§ **ASSIGNED TASK**: Make an exact copy, without pictures, of the lines below from the one containing "mixing bowl: present" to the last line, both ends included.

▼

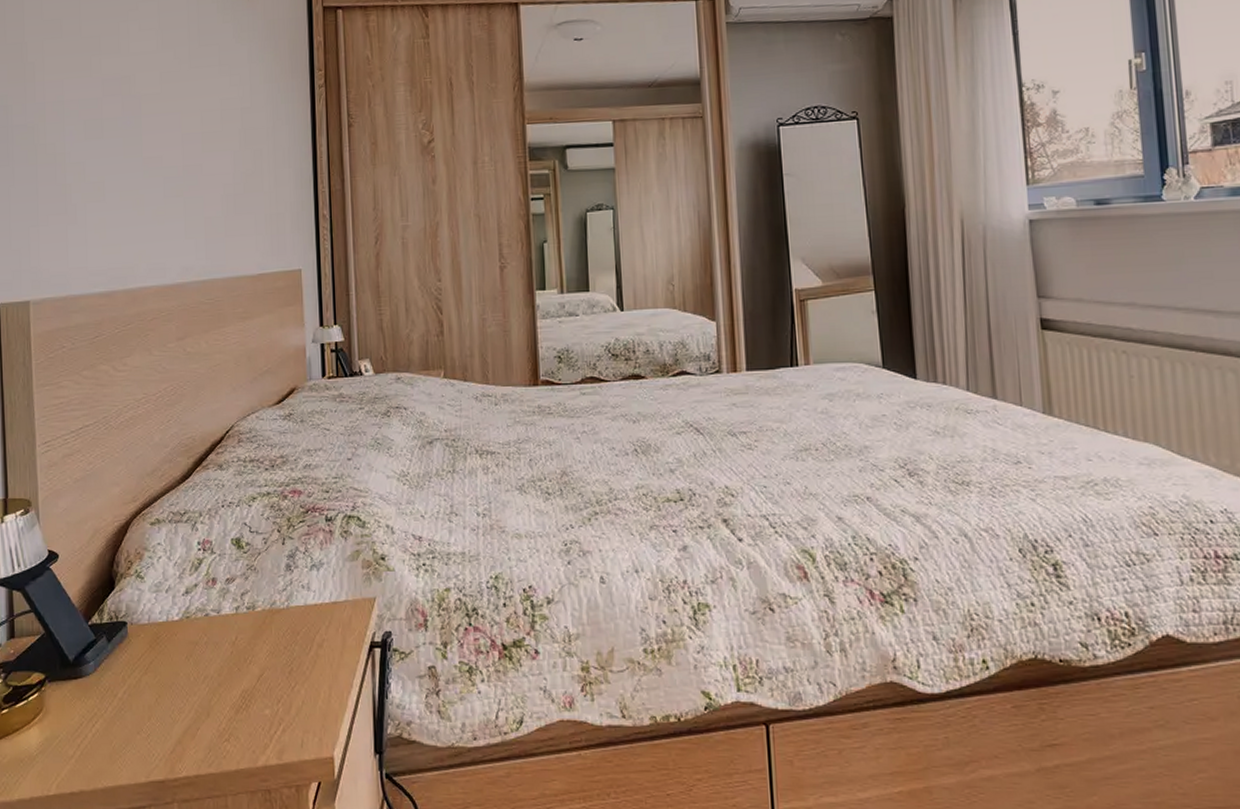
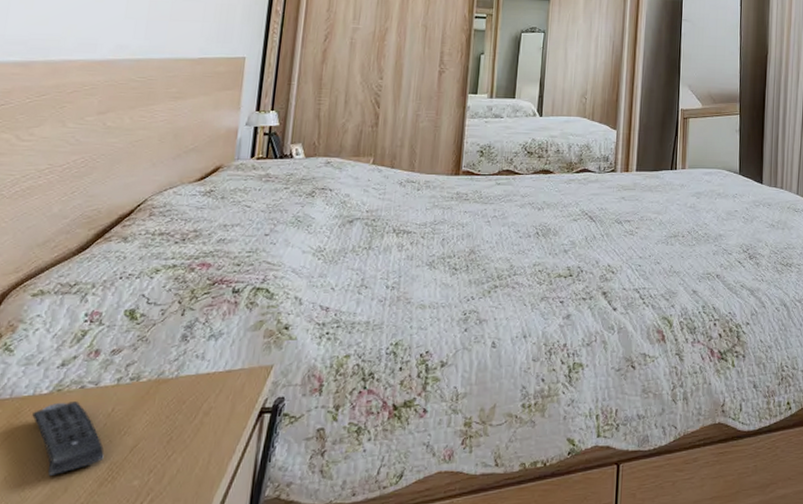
remote control: none [169,629,236,701] -> present [32,401,104,477]

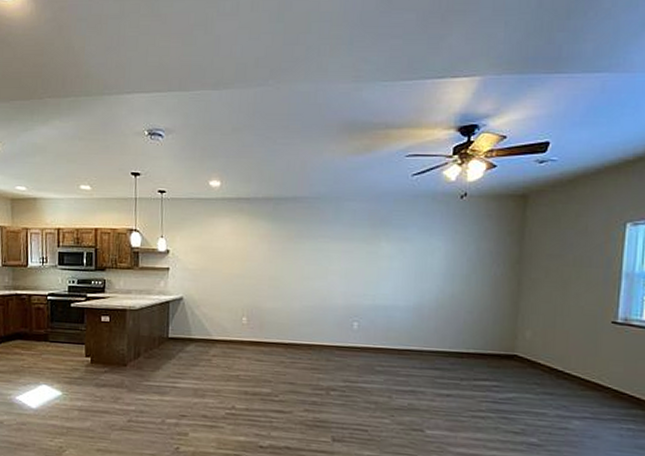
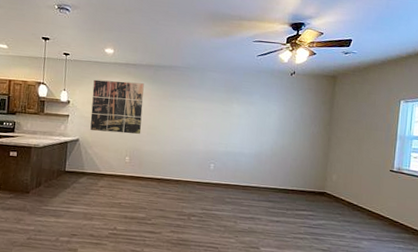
wall art: none [195,221,262,288] -> present [90,79,144,134]

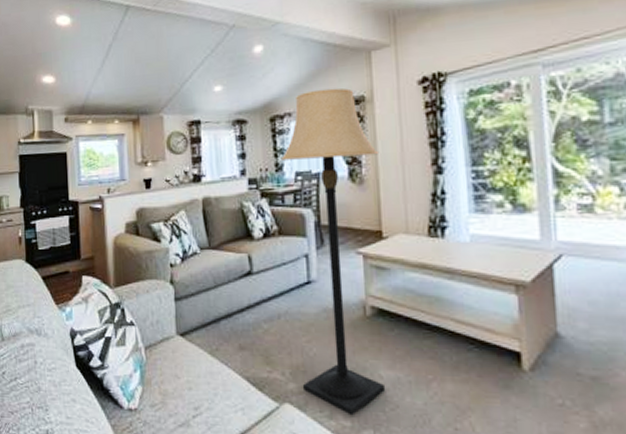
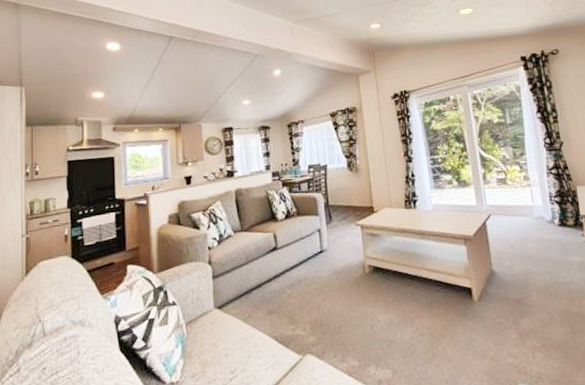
lamp: present [281,88,386,416] -> none [297,101,383,357]

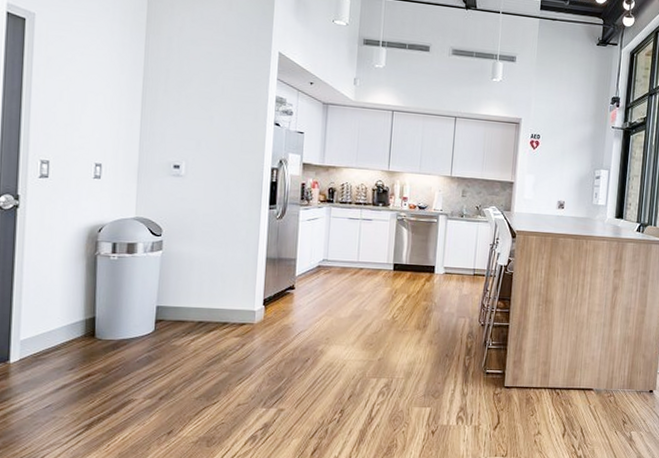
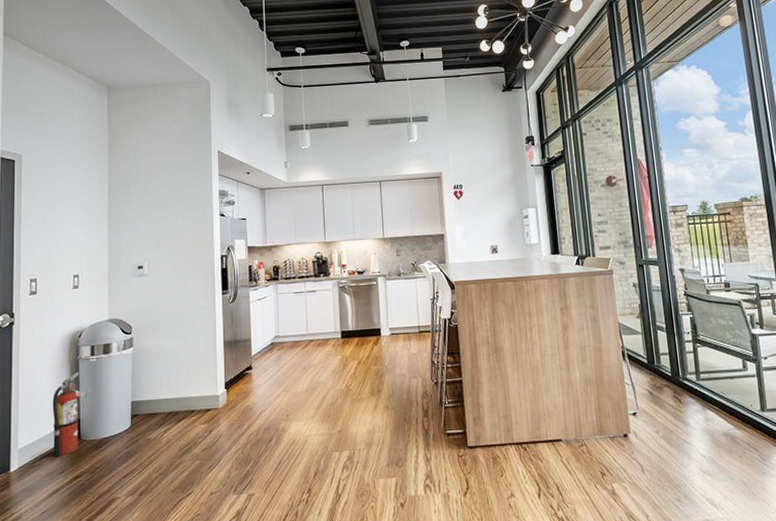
fire extinguisher: none [62,268,109,352] -> present [52,372,90,457]

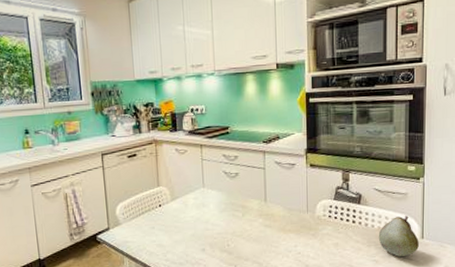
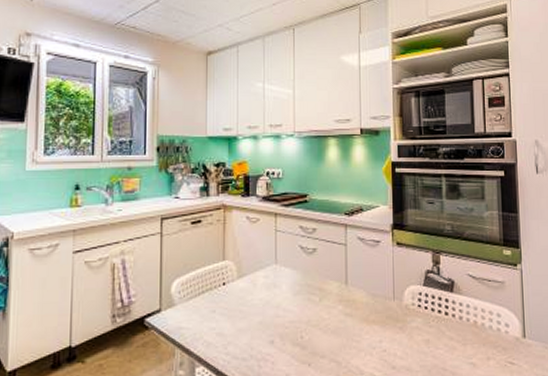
fruit: present [378,215,419,257] -> none [474,308,521,359]

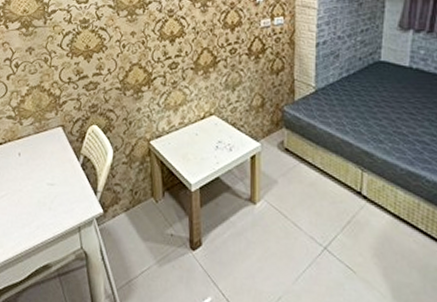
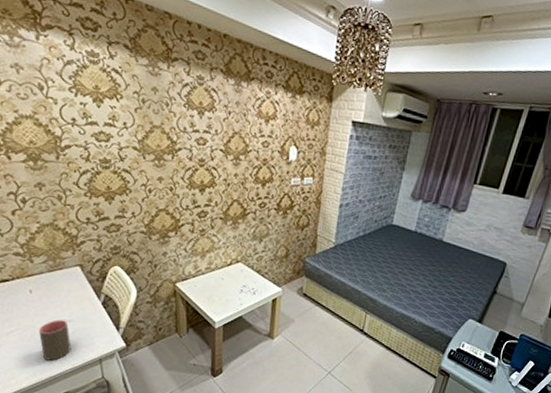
cup: none [24,183,53,228] -> present [38,319,71,361]

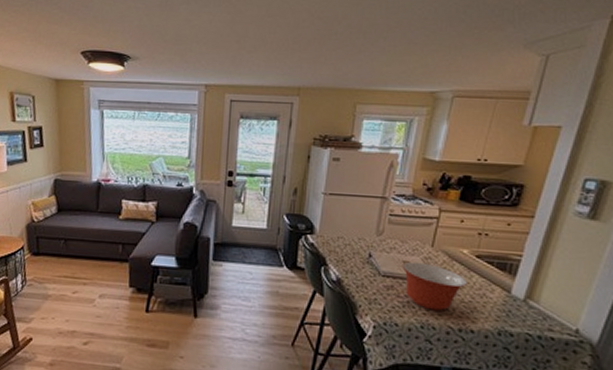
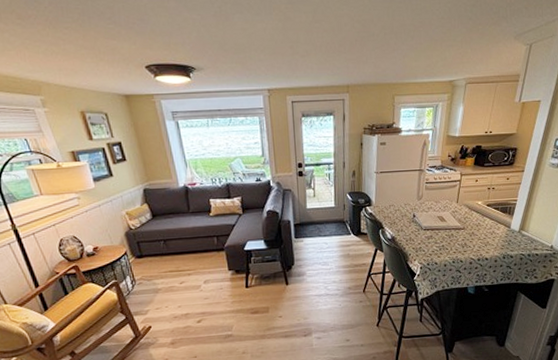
mixing bowl: present [402,261,467,311] -> none [437,215,482,249]

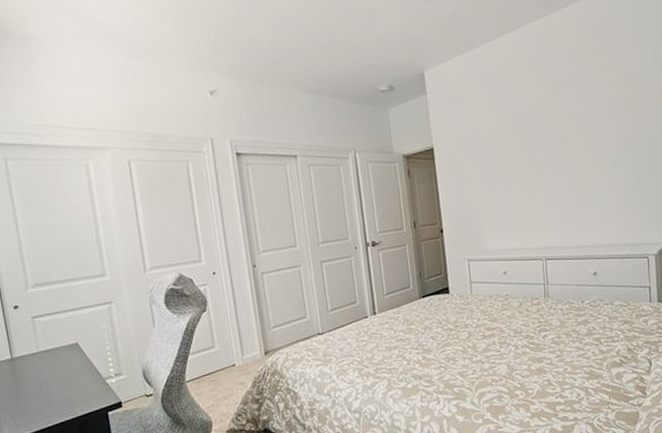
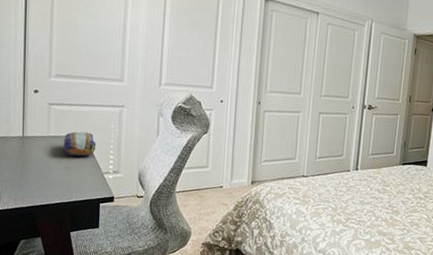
pencil case: none [55,338,92,368] -> present [63,131,97,157]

▲

§ **WRITTEN ANSWER**:
mixing bowl: present [402,261,467,311] -> none [437,215,482,249]

pencil case: none [55,338,92,368] -> present [63,131,97,157]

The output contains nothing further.